His barrister Phillippa Kaufmann QC also read to the court accounts from unnamed Libyan witnesses that she argued was evidence linking Mr Mabrouk to a plan to use violence at the protest.

The court heard from an emotional Mr Murray who described being present at his friend’s post-mortem and a “dark period” of battling nightmares and flashbacks afterwards.

Ms Kaufmann said he suffered “distress, anxiety and serious psychiatric injury” as a result of the shooting and that at the time of the incident he feared he would also be shot.

Mr Mabrouk did not take part in court proceedings but previously denied any involvement in Pc Fletcher’s death, highlighting that he had been arrested earlier in the day, before the shots were fired.

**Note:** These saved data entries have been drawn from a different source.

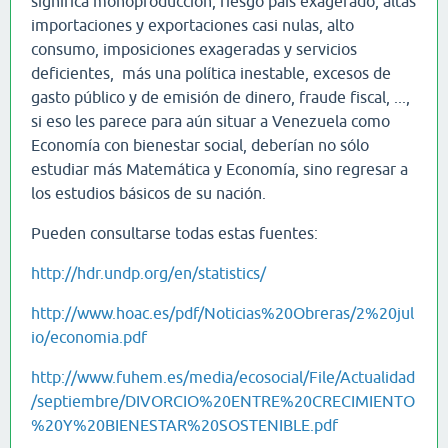
significa monoproducción, riesgo país exagerado, altas
importaciones y exportaciones casi nulas, alto
consumo, imposiciones exageradas y servicios
deficientes, más una política inestable, excesos de
gasto público y de emisión de dinero, fraude fiscal, ...,
si eso les parece para aún situar a Venezuela como
Economía con bienestar social, deberían no sólo
estudiar más Matemática y Economía, sino regresar a
los estudios básicos de su nación.
Pueden consultarse todas estas fuentes:
http://hdr.undp.org/en/statistics/
http://www.hoac.es/pdf/Noticias%20Obreras/2%20jul
io/economia.pdf
http://www.fuhem.es/media/ecosocial/File/Actualidad
/septiembre/DIVORCIO%20ENTRE%20CRECIMIENTO
%20Y%20BIENESTAR%20SOSTENIBLE.pdf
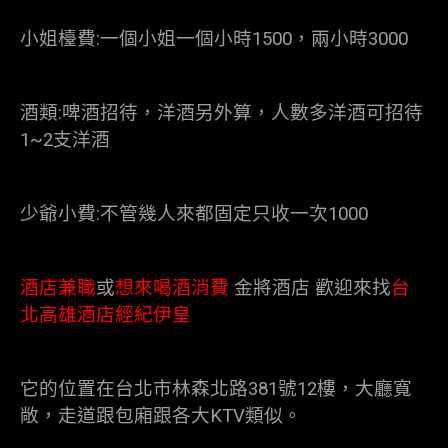
小姐檯費:一個小姐一個小時1500，兩小時3000
酒類:啤酒招待，洋酒另外算，人數多洋酒可招待
1~2支洋酒
少爺小費:不管幾人來都固定只收一次1000
酒店兼職
或
想來喝酒消費
金將酒店 歡迎來找
台
北高雄酒店經紀伊皇
它的位置在台北市林森北路381號12樓，大廳寬
敞，走道跟包廂跟各大KTV類似。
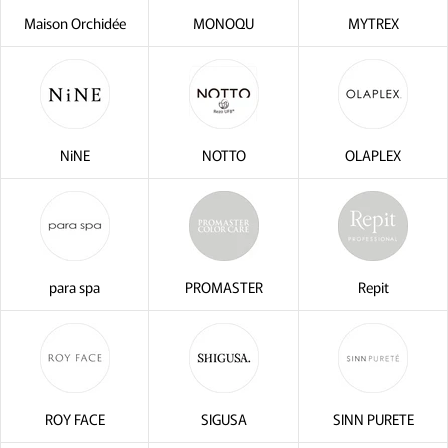
Maison Orchidée
MONOQU
MYTREX
NiNE
NOTTO
OLAPLEX
para spa
PROMASTER
Repit
ROY FACE
SIGUSA
SINN PURETE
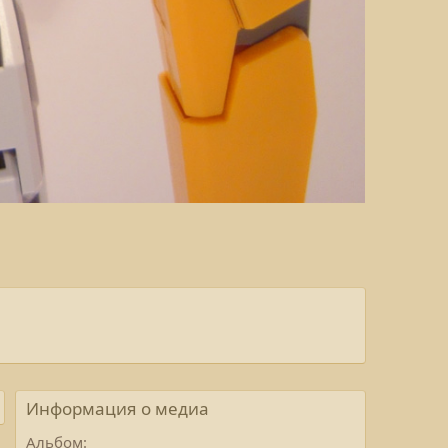
Информация о медиа
Альбом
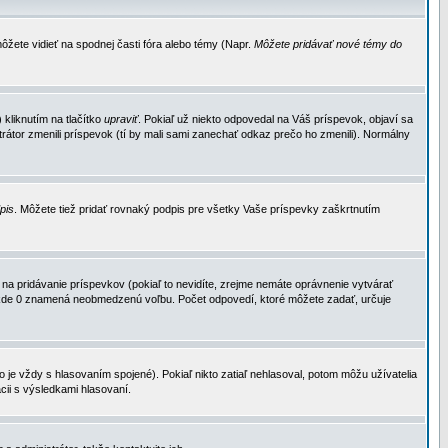
ôžete vidieť na spodnej časti fóra alebo témy (Napr.
Môžete pridávať nové témy do
kliknutím na tlačítko
upraviť
. Pokiaľ už niekto odpovedal na Váš príspevok, objaví sa
trátor zmenili príspevok (tí by mali sami zanechať odkaz prečo ho zmenili). Normálny
dpis
. Môžete tiež pridať rovnaký podpis pre všetky Vaše príspevky zaškrtnutím
a pridávanie príspevkov (pokiaľ to nevidíte, zrejme nemáte oprávnenie vytvárať
u, kde 0 znamená neobmedzenú voľbu. Počet odpovedí, ktoré môžete zadať, určuje
je vždy s hlasovaním spojené). Pokiaľ nikto zatiaľ nehlasoval, potom môžu užívatelia
cii s výsledkami hlasovaní.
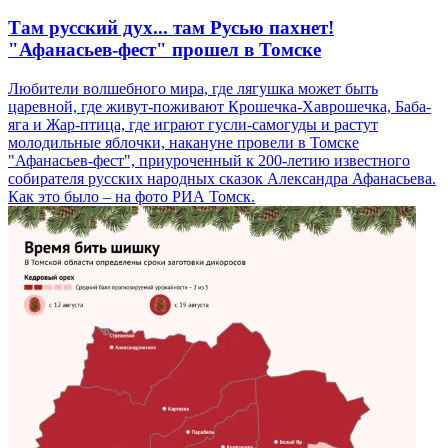
Там русский дух... там Русью пахнет!
"Афанасьев-фест" прошел в Томске
Любители волшебного мира, где лягушка может быть
царевной, где живут-поживают Крошечка-Хаврошечка, Баба-
яга и Жар-птица, где играют гусли-самогуды и растут
молодильные яблочки, накануне провели в Томске
"Афанасьев-фест", приуроченный к 200-летию известного
собирателя русских народных сказок Александра Афанасьева.
Как это было – на фото РИА Томск.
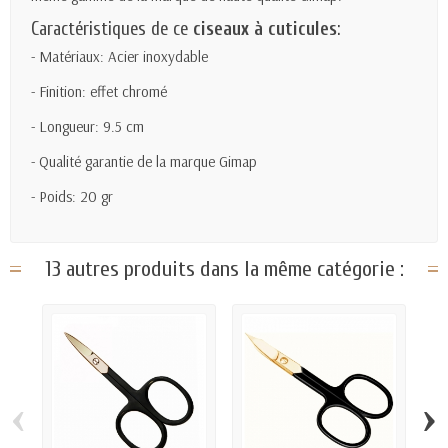
Caractéristiques de ce
ciseaux à cuticules
:
- Matériaux: Acier inoxydable
- Finition: effet chromé
- Longueur: 9.5 cm
- Qualité garantie de la marque Gimap
- Poids: 20 gr
13 autres produits dans la même catégorie :
‹
›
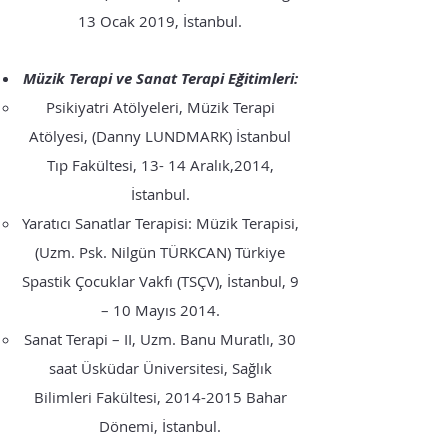
13 Ocak 2019, İstanbul.
Müzik Terapi ve Sanat Terapi Eğitimleri:
Psikiyatri Atölyeleri, Müzik Terapi
Atölyesi, (Danny LUNDMARK) İstanbul
Tıp Fakültesi, 13- 14 Aralık,2014,
İstanbul.
Yaratıcı Sanatlar Terapisi: Müzik Terapisi,
(Uzm. Psk. Nilgün TÜRKCAN) Türkiye
Spastik Çocuklar Vakfı (TSÇV), İstanbul, 9
– 10 Mayıs 2014.
Sanat Terapi – II, Uzm. Banu Muratlı, 30
saat Üsküdar Üniversitesi, Sağlık
Bilimleri Fakültesi,
2014-2015
Bahar
Dönemi, İstanbul.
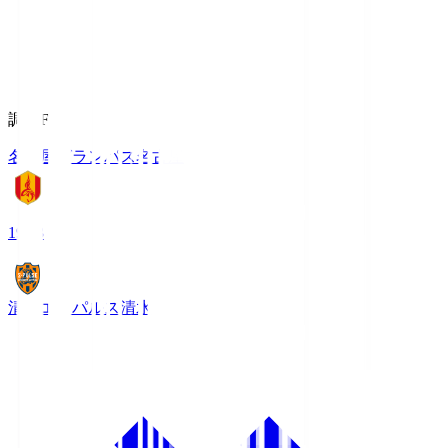
調布FM
名古屋グランパス
名古屋
19:03
清水エスパルス
清水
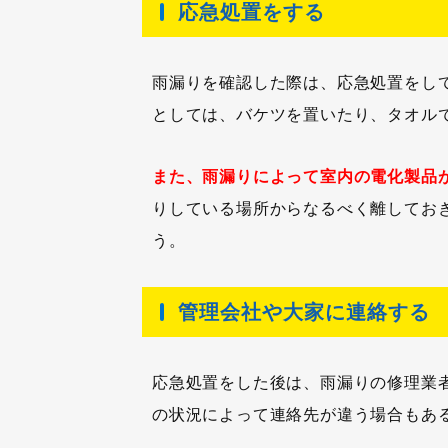
応急処置をする
雨漏りを確認した際は、応急処置をし
としては、バケツを置いたり、タオル
また、雨漏りによって室内の電化製品
りしている場所からなるべく離してお
う。
管理会社や大家に連絡する
応急処置をした後は、雨漏りの修理業
の状況によって連絡先が違う場合もあ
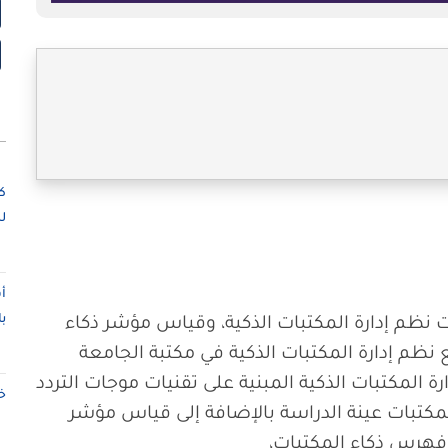
ك
ل
أ
ب
ت نظم إدارة المكتبات الذكية، وقياس مؤشر ذكاء
نظم إدارة المكتبات الذكية في مكتبة الجامعة
ة المكتبات الذكية المبنية على تقنيات موجات التردد
خ
شئة في المكتبات عينة الدراسة بالإضافة إلى قياس مؤشر
فهرس ذكاء المكتبات،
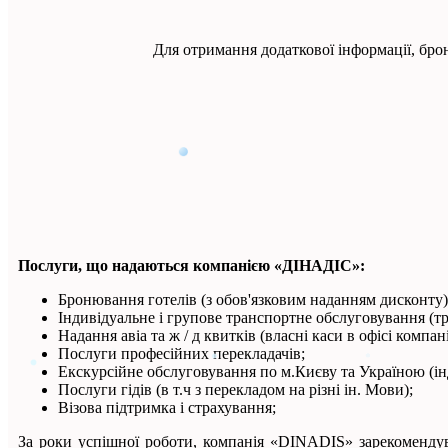
Для отримання додаткової інформації, бр
Послуги, що надаються компанією «ДІНАДІС»:
Бронювання готелів (з обов'язковим наданням дисконту) 
Індивідуальне і групове транспортне обслуговування (тра
Надання авіа та ж / д квитків (власні каси в офісі комп
Послуги професійних перекладачів;
Екскурсійне обслуговування по м.Києву та Україною (інд
Послуги гідів (в т.ч з перекладом на різні ін. Мови);
Візова підтримка і страхування;
За роки успішної роботи, компанія «DINADIS» зарекомендувал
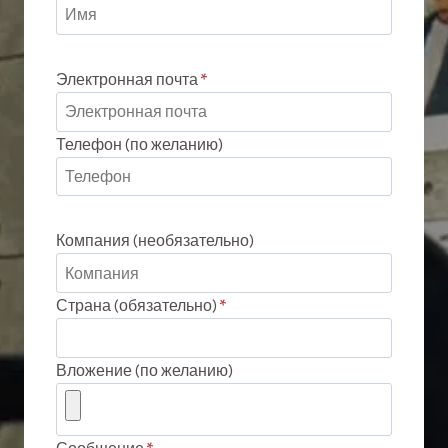
Электронная почта
*
Телефон (по желанию)
Компания (необязательно)
Страна (обязательно)
*
Вложение (по желанию)
Сообщение
*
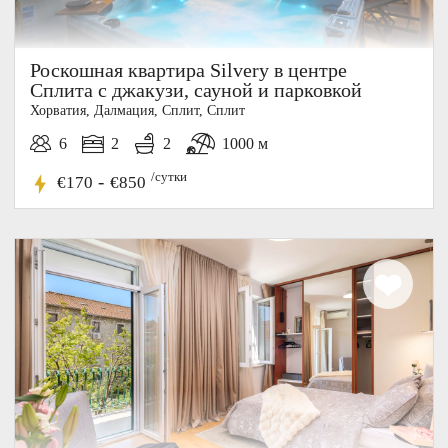
Роскошная квартира Silvery в центре
Сплита с джакузи, сауной и парковкой
Хорватия, Далмация, Cплит, Сплит
6
2
2
1000 м
/сутки
-
€170
€850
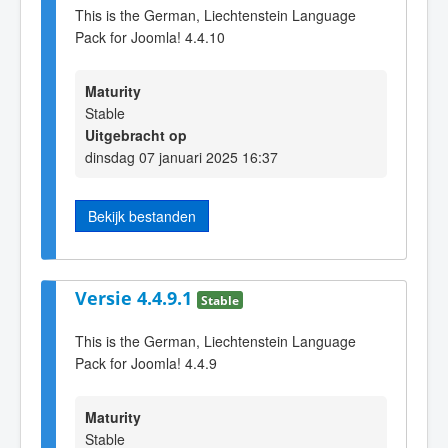
This is the German, Liechtenstein Language
Pack for Joomla! 4.4.10
Maturity
Stable
Uitgebracht op
dinsdag 07 januari 2025 16:37
Bekijk bestanden
Versie 4.4.9.1
Stable
This is the German, Liechtenstein Language
Pack for Joomla! 4.4.9
Maturity
Stable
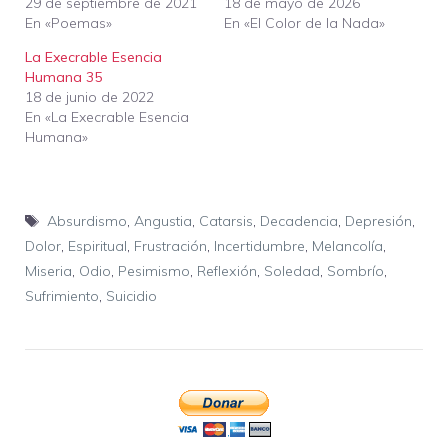
29 de septiembre de 2021
18 de mayo de 2026
En «Poemas»
En «El Color de la Nada»
La Execrable Esencia
Humana 35
18 de junio de 2022
En «La Execrable Esencia
Humana»
Etiquetas
Absurdismo
,
Angustia
,
Catarsis
,
Decadencia
,
Depresión
,
Dolor
,
Espiritual
,
Frustración
,
Incertidumbre
,
Melancolía
,
Miseria
,
Odio
,
Pesimismo
,
Reflexión
,
Soledad
,
Sombrío
,
Sufrimiento
,
Suicidio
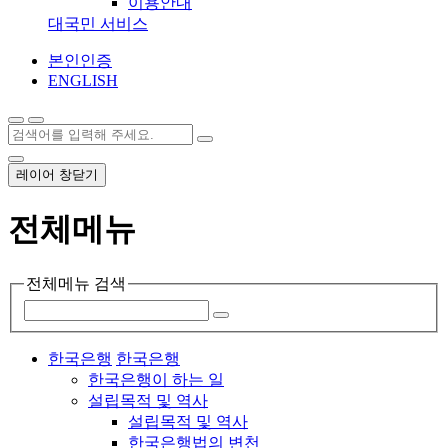
이용안내
대국민 서비스
본인인증
ENGLISH
레이어 창닫기
전체메뉴
전체메뉴 검색
한국은행
한국은행
한국은행이 하는 일
설립목적 및 역사
설립목적 및 역사
한국은행법의 변천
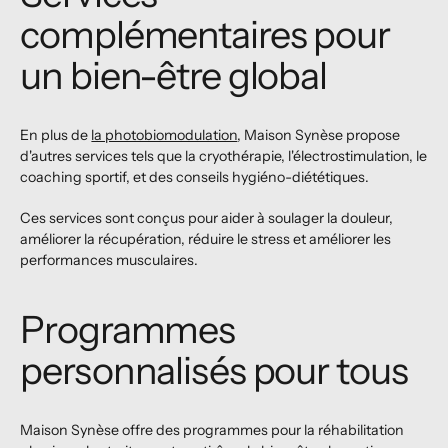
complémentaires pour
un bien-être global
En plus de
la photobiomodulation
, Maison Synèse propose
d'autres services tels que la cryothérapie, l'électrostimulation, le
coaching sportif, et des conseils hygiéno-diététiques.
Ces services sont conçus pour aider à soulager la douleur,
améliorer la récupération, réduire le stress et améliorer les
performances musculaires.
Programmes
personnalisés pour tous
Maison Synèse offre des programmes pour la réhabilitation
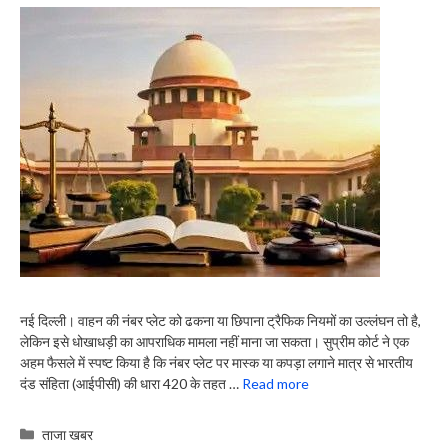
नई दिल्ली। वाहन की नंबर प्लेट को ढकना या छिपाना ट्रैफिक नियमों का उल्लंघन तो है,
लेकिन इसे धोखाधड़ी का आपराधिक मामला नहीं माना जा सकता। सुप्रीम कोर्ट ने एक
अहम फैसले में स्पष्ट किया है कि नंबर प्लेट पर मास्क या कपड़ा लगाने मात्र से भारतीय
दंड संहिता (आईपीसी) की धारा 420 के तहत …
Read more
Categories
ताजा खबर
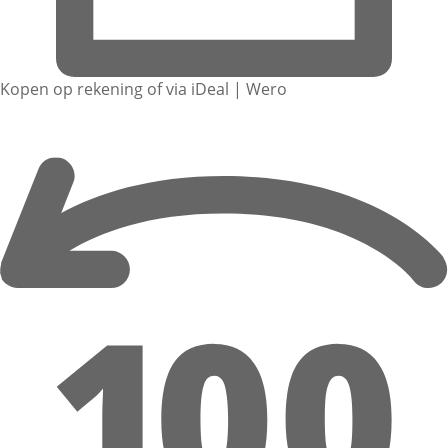
Kopen op rekening of via iDeal | Wero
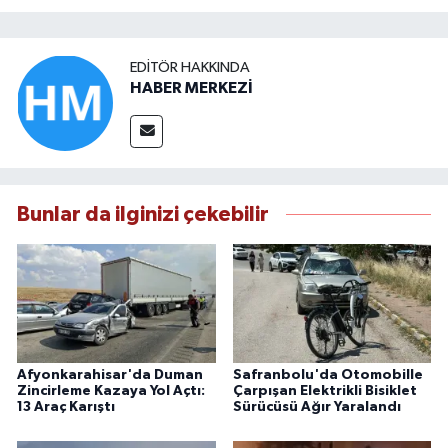
EDITÖR HAKKINDA
HABER MERKEZİ
Bunlar da ilginizi çekebilir
Afyonkarahisar'da Duman
Safranbolu'da Otomobille
Zincirleme Kazaya Yol Açtı:
Çarpışan Elektrikli Bisiklet
13 Araç Karıştı
Sürücüsü Ağır Yaralandı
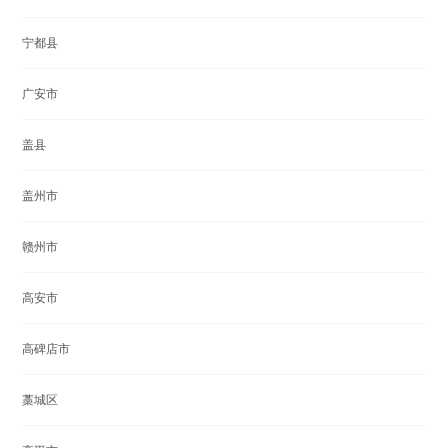
宁都县
广安市
盖县
盖州市
赣州市
高安市
高碑店市
藁城区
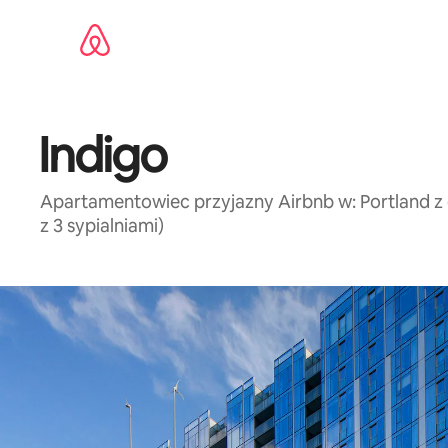
Przejdź
do
treści
Indigo
Apartamentowiec przyjazny Airbnb w: Portland z dos
z 3 sypialniami)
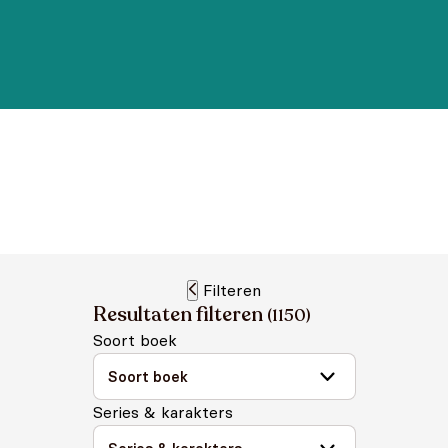
Filteren
Resultaten filteren
(
1150
)
Soort boek
Series & karakters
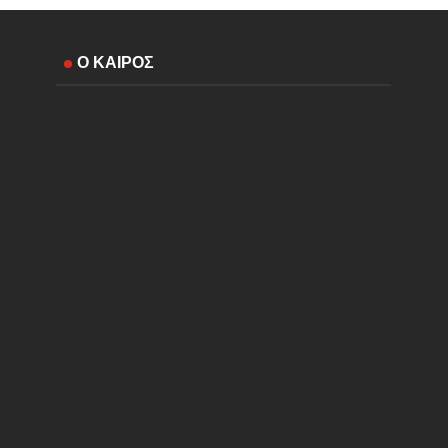
Ο ΚΑΙΡΟΣ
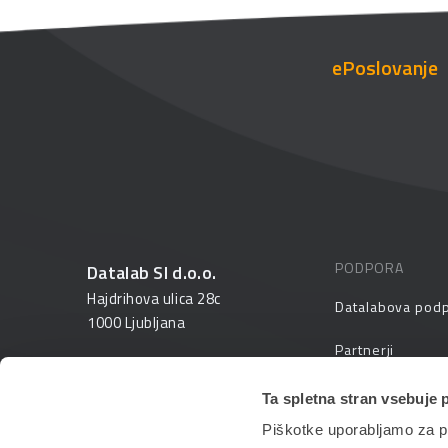
ePoslovanje
PODPORA
Datalab SI d.o.o.
Hajdrihova ulica 28c
Datalabova pod
1000 Ljubljana
Partnerji
01 25 28 900
FAQ – pogosta v
Ta spletna stran vsebuje 
prodaja@datalab.si
Piškotke uporabljamo za pr
PANTHEON izobr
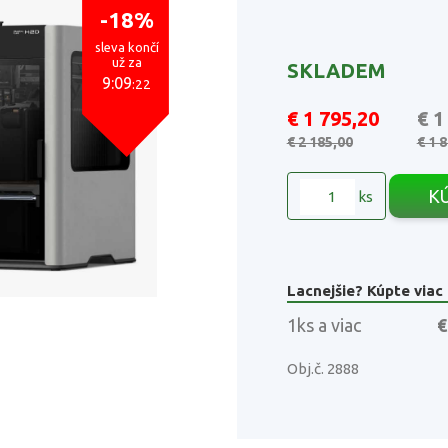
-18%
sleva končí
už za
SKLADEM
9:09
:21
€ 1 795,20
€ 1
€ 2 185,00
€ 1 
K
ks
Lacnejšie? Kúpte viac
1ks a viac
€
Obj.č. 2888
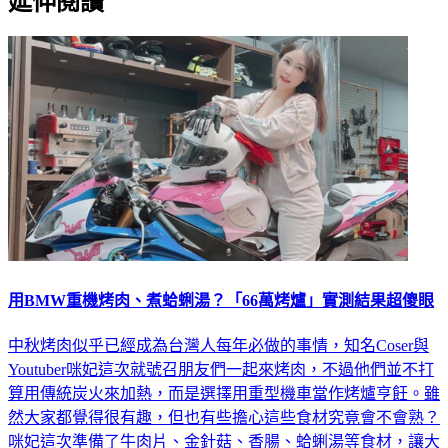
延伸閱讀
用BMW重機烤肉、煮蛤蜊湯？「66萬烤爐」實測結果超傻眼
中秋烤肉似乎已經成為台灣人每年必做的事情，知名Coser與
Youtuber咪妃這次就號召朋友們一起來烤肉，不過他們並不打
算用傳統炭火來加熱，而是選擇用重型機車當作烤爐亨飪。雖
然大家都覺得很有趣，但也有些擔心這些食材究竟會不會熟？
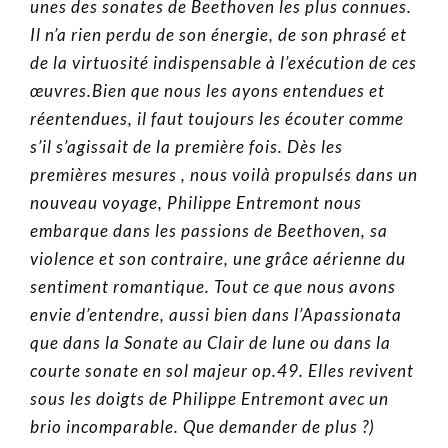
unes des sonates de Beethoven les plus connues.
Il n’a rien perdu de son énergie, de son phrasé et
de la virtuosité indispensable à l’exécution de ces
œuvres.
Bien que nous les ayons entendues et
réentendues, il faut toujours les écouter comme
s’il s’agissait de la première fois.
Dès les
premières mesures , nous voilà propulsés dans un
nouveau voyage, Philippe Entremont nous
embarque dans les passions de Beethoven, sa
violence et son contraire, une grâce aérienne du
sentiment romantique. Tout ce que nous avons
envie d’entendre, aussi bien dans l’Apassionata
que dans la Sonate au Clair de lune ou dans la
courte sonate en sol majeur op.49.
Elles revivent
sous les doigts de Philippe Entremont avec un
brio incomparable. Que demander de plus ?)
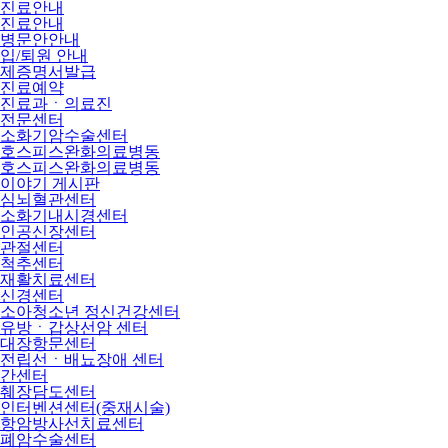
진료안내
진료안내
병문안안내
입/퇴원 안내
제증명서발급
진료예약
진료과ㆍ의료진
전문센터
소화기암수술센터
호스피스완화의료병동
호스피스완화의료병동
이야기 게시판
심뇌혈관센터
소화기내시경센터
인공신장센터
관절센터
척추센터
재활치료센터
신경센터
소아청소년 정신건강센터
유방ㆍ갑상선암 센터
대장항문센터
전립선ㆍ배뇨장애 센터
간센터
췌장담도센터
인터벤션센터(중재시술)
항암방사선치료센터
폐암수술센터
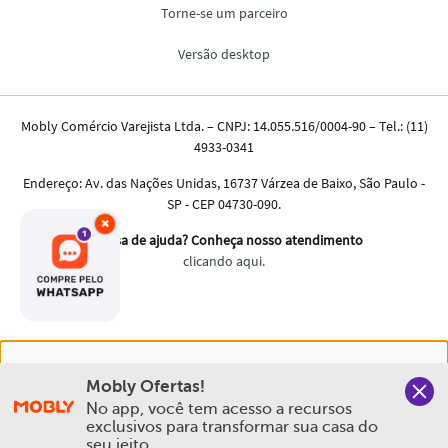
×
Nós salvamos o seu histórico de uso pra oferecer a melhor
Mobly Ofertas!
experiência na Mobly. Quando você navega no nosso site,
No app, você tem acesso a recursos 
aceita esta condição
exclusivos para transformar sua casa do 
seu jeito.
Política de Privacidade e Cookies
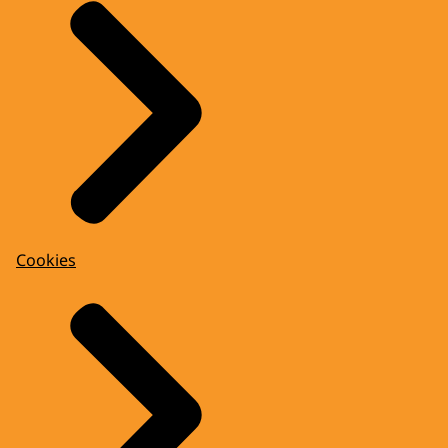
Cookies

He noted Libya previously admitted responsibility over Pc Fletcher’s killing and paid compensation to her mother, the court was told.

But Ms Kaufman said it was “inconceivable” that Mr Mabrouk was “not at the heart of decision-making in relation to the use of armed violence against the anti-Gaddafi protesters” at the embassy.

The court was told he was a member of the pro-Gaddafi Libyan Revolutionary Committee that controlled the building in 1984.

Ms Kaufmann claimed Mr Mabrouk told a man from the Surveyors Department of the Met setting up barriers ahead of the protest that “we have guns here today, there is going to be fighting”, before he was arrested.

According to a Libyan engineering student who had infiltrated “pro-Gaddafi elements” in the UK, Mr Mabrouk told meetings earlier in the year that Col Gaddafi had instructed him and others to take the embassy and spoke of “bombings and murders” to “scare the British authorities into withdrawing support from anti-Gaddafi movements”, the court was told.

The court also heard that Foreign and Commonwealth Office officials received warnings over potential consequences ahead of the protest, with Ms Kaufman suggesting that knowledge of a plan to use violence went “way up the hierarchy” in Libya.

In 2019, Mr Mabrouk was “excluded” from the UK over his “suspected involvement in war crimes and crimes against humanity”, the court was told.